● **Collected data entries**
****************

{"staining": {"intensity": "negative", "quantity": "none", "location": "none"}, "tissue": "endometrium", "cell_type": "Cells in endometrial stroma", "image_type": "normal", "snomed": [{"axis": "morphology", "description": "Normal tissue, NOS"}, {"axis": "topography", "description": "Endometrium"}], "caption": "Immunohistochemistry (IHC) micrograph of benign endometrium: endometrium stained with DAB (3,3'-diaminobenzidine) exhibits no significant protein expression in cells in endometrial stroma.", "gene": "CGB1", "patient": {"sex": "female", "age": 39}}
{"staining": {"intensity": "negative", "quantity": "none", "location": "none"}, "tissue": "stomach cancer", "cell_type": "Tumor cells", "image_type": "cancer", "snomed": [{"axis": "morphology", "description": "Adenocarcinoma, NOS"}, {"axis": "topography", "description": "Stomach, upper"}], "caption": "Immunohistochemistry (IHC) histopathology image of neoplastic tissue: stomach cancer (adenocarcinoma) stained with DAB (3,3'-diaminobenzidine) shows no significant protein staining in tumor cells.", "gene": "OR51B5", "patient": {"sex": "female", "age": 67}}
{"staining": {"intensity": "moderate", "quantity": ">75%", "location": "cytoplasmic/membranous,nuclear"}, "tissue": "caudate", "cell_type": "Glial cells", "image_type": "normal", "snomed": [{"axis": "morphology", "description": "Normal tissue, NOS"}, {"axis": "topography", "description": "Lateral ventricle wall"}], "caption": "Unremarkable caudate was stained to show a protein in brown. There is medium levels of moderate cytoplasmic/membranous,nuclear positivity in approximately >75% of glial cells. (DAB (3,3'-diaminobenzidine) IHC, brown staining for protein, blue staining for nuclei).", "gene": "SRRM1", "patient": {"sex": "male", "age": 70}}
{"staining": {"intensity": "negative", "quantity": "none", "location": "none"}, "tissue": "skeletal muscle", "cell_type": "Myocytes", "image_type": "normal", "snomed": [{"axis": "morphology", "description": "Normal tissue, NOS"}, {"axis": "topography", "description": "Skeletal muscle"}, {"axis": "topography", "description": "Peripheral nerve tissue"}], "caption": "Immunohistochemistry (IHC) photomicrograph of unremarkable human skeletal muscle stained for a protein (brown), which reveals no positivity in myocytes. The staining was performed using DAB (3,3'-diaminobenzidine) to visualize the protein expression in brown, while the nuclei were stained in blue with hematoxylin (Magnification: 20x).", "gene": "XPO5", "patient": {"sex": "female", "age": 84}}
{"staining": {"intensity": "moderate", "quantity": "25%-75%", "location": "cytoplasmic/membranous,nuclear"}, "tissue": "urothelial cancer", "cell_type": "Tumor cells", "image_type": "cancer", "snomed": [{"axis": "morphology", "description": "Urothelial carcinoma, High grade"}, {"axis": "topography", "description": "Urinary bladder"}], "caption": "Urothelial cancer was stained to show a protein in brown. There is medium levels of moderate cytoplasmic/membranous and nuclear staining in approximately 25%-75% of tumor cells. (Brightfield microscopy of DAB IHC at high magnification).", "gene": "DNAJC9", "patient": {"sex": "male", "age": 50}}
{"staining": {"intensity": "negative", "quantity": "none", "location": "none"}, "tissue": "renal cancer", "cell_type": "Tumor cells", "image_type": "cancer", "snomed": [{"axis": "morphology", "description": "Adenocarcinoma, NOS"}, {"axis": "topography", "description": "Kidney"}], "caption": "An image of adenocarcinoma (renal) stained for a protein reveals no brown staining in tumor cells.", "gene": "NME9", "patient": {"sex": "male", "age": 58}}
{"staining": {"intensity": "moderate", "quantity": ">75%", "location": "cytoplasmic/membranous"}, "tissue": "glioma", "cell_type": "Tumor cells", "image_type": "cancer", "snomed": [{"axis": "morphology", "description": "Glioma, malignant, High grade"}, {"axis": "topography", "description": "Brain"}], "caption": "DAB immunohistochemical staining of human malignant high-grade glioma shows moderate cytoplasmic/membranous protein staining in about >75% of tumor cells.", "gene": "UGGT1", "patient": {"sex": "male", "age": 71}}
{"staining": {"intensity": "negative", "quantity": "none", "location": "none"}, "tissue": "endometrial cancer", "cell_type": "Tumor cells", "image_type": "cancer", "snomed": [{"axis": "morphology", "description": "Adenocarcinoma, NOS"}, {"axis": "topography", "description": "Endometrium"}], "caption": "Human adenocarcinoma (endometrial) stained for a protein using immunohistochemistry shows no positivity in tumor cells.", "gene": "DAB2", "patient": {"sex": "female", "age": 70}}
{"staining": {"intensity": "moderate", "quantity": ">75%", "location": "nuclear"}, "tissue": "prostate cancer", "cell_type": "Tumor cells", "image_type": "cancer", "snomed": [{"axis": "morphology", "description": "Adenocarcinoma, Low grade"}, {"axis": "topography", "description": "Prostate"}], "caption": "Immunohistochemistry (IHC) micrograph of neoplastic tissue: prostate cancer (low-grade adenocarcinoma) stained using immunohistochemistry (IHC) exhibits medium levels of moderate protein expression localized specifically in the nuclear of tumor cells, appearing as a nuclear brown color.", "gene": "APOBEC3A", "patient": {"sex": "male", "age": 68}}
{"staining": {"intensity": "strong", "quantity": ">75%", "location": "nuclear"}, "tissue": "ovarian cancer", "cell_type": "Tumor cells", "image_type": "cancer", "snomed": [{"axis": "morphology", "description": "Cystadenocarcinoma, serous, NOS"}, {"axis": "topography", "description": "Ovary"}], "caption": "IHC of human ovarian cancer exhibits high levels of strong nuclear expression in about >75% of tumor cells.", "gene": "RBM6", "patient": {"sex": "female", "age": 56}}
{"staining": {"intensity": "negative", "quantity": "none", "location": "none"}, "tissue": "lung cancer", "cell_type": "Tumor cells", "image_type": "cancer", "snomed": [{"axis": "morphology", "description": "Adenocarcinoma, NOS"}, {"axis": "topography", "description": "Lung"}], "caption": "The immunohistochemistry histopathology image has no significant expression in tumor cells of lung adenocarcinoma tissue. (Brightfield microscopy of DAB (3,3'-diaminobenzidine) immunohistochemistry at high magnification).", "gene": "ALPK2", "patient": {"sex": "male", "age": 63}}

****************

● **Exercise objective**
All lines from the one containing "of human ovarian" to the end of the data above are to be set down exactly; no others belong in the answer.

● **Response for this exercise**
{"staining": {"intensity": "strong", "quantity": ">75%", "location": "nuclear"}, "tissue": "ovarian cancer", "cell_type": "Tumor cells", "image_type": "cancer", "snomed": [{"axis": "morphology", "description": "Cystadenocarcinoma, serous, NOS"}, {"axis": "topography", "description": "Ovary"}], "caption": "IHC of human ovarian cancer exhibits high levels of strong nuclear expression in about >75% of tumor cells.", "gene": "RBM6", "patient": {"sex": "female", "age": 56}}
{"staining": {"intensity": "negative", "quantity": "none", "location": "none"}, "tissue": "lung cancer", "cell_type": "Tumor cells", "image_type": "cancer", "snomed": [{"axis": "morphology", "description": "Adenocarcinoma, NOS"}, {"axis": "topography", "description": "Lung"}], "caption": "The immunohistochemistry histopathology image has no significant expression in tumor cells of lung adenocarcinoma tissue. (Brightfield microscopy of DAB (3,3'-diaminobenzidine) immunohistochemistry at high magnification).", "gene": "ALPK2", "patient": {"sex": "male", "age": 63}}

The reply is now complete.